As far as student cards go, this is one of the best there is. There’s no flat rate but your teen can earn 5% cash back on different categories which rotate each quarter. These are things like restaurants and gas, and even It’s on up to $1,500 per quarter and anything after that is 1%. There’s no annual fee either and with double cash back the first year for 10%, it’s one of the best ways to build credit. Plus, students get a special bonus each year for the $20 Good Grades Reward. They must maintain a GPA of 3.0 or higher to qualify for that bonus, which won’t just encourage them to spend wisely but study wisely too!

– Discover it® Chrome for Students

Another awesome card for students, this one is like the secured version as it offers all the same things as the secured version (2% cash back for restaurants and gas stations up to $1,000 per quarter and 1% after), no annual fee, and double the cash back in the first year. It comes with the student bonus too but this is not a secured card and is a great first card to get.

– Journey® Student Rewards from Capital One®

Even though this card implies it’s for students, it can be used for young adults even if they aren’t in college. That’s great for those that chose a different career path. There’s no annual fee and it earns the cardholder at least 1% cash back on everything they buy. If you make the payments on time all the time, it boosts the rewards up to 1.25%. After making the first 5 monthly payments properly on time, they also get a higher line of credit.


A minor can most certainly get a credit card but not without the permission of a legal parent or guardian. You can choose to add them to your account in either an authorized or joint capacity, or you can set them up with a secured or student card. The options I’ve detailed above should help you decide what is best for you and your family.
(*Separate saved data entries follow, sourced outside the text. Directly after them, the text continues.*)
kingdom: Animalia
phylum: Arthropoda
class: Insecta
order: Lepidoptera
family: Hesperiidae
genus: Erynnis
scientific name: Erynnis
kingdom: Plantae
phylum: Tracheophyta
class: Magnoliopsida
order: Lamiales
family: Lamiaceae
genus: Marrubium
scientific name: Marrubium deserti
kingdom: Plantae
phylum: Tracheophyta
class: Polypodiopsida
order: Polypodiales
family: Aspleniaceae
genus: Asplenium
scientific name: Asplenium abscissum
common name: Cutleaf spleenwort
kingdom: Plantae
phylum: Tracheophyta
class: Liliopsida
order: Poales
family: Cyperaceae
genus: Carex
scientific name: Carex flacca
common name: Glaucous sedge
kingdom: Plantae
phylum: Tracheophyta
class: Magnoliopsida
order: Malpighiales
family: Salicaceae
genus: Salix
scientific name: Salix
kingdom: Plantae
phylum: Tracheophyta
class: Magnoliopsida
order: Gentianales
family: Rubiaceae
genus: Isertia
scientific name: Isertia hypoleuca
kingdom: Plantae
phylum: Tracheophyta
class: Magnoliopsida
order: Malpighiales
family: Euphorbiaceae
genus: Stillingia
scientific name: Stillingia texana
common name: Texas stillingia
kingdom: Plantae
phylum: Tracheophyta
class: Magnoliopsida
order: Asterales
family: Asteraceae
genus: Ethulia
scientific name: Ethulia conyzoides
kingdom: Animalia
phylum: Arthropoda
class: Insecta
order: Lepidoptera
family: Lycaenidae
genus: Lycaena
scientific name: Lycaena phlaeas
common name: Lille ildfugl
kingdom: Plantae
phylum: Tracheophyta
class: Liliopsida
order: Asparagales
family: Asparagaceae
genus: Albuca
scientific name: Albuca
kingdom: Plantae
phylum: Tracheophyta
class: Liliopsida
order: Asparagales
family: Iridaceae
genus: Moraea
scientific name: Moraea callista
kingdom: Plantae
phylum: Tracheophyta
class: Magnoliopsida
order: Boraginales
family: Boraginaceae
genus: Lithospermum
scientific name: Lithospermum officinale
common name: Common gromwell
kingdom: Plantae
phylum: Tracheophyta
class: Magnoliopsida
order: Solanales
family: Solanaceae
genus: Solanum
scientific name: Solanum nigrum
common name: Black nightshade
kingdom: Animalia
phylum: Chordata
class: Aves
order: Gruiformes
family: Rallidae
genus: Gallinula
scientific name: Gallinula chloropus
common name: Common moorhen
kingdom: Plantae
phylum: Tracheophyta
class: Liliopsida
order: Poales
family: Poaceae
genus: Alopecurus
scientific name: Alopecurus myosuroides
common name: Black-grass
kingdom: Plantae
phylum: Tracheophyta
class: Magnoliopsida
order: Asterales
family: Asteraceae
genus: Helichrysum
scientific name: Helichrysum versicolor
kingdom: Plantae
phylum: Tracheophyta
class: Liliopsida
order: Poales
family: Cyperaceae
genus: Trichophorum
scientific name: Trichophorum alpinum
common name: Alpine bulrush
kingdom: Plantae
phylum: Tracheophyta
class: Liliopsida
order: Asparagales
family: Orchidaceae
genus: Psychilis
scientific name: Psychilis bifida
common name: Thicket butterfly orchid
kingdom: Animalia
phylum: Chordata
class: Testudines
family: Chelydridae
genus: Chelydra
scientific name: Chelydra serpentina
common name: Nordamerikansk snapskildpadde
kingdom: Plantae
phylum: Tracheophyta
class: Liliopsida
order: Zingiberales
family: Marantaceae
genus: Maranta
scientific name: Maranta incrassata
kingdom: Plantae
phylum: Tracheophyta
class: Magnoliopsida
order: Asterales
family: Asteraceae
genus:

Your child might not be ready yet and only you can decide that. But if they are, you should think about getting them a credit card so they can start building that credit. Good credit can help them buy their own car, their own investment property or house, and get better rates on just about everything, plus when you teach them well, they learn how to be responsible with money. That’s something that every parent wants for their kids, so help them succeed by getting them started with a card of their own.